Answer :
Let's evaluate the expression step-by-step: [tex]5\log_2 \log_5 \log_{10} 10^{25}[/tex].
Step 1: Simplify the innermost logarithm, [tex]\log_{10} 10^{25}[/tex]:
The log base 10 of [tex]10^{25}[/tex] is simply the exponent because [tex]\log_{10} 10^x = x[/tex]. Hence, [tex]\log_{10} 10^{25} = 25[/tex].
Step 2: Move to the next logarithm, [tex]\log_5 25[/tex]:
We need to express 25 as a power of 5. Since [tex]25 = 5^2[/tex], we have [tex]\log_5 25 = \log_5 5^2 = 2\log_5 5[/tex].

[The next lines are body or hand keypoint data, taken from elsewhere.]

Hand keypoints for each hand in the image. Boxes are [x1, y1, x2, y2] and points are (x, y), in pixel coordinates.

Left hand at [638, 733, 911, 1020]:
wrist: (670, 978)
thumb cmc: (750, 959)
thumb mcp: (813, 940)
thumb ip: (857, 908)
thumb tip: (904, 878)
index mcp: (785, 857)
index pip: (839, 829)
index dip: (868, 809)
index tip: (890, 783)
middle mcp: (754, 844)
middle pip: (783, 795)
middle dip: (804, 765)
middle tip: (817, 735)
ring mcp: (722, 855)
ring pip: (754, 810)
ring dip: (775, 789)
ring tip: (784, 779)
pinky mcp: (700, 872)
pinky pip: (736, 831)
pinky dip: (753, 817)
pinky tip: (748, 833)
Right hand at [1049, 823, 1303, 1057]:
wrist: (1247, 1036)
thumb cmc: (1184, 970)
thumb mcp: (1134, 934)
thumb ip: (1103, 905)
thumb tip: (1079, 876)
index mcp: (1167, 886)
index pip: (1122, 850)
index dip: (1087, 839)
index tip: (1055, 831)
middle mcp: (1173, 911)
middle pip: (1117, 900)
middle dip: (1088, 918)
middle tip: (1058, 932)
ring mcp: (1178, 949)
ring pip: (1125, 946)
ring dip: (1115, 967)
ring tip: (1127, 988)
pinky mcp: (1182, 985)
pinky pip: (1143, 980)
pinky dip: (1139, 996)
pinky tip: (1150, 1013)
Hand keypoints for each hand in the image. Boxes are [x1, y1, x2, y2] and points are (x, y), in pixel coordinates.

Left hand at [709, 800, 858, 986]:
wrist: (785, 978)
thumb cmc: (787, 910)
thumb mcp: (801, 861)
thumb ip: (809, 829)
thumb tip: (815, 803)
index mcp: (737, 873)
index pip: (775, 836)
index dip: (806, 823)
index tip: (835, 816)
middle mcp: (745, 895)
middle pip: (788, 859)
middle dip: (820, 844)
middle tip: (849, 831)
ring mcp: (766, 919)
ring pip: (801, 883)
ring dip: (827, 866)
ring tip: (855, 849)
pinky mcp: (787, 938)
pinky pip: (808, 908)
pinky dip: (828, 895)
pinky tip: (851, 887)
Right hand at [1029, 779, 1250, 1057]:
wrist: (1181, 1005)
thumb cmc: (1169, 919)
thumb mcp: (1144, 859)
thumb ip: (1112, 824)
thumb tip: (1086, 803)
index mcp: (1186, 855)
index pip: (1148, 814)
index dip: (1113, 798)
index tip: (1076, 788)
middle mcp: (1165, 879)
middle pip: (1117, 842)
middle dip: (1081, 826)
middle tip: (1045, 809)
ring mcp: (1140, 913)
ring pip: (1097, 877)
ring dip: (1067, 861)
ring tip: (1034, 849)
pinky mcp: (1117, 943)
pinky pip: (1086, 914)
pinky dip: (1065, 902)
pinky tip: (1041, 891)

Since [tex]\log_5 5 = 1[/tex] (because any log of its base is 1), [tex]\log_5 5^2 = 2\times1 = 2[/tex].
Step 3: Finally, evaluate [tex]5\log_2 2[/tex]:
Next, find [tex]\log_2 2[/tex]. We know [tex]\log_2 2 = 1[/tex] because the log of any number to its own base is 1.
Now, multiply by 5: [tex]5\times1 = 5[/tex].
So, the value of the expression [tex]5\log_2 \log_5 \log_{10} 10^{25}[/tex] simplifies to [tex]5[/tex].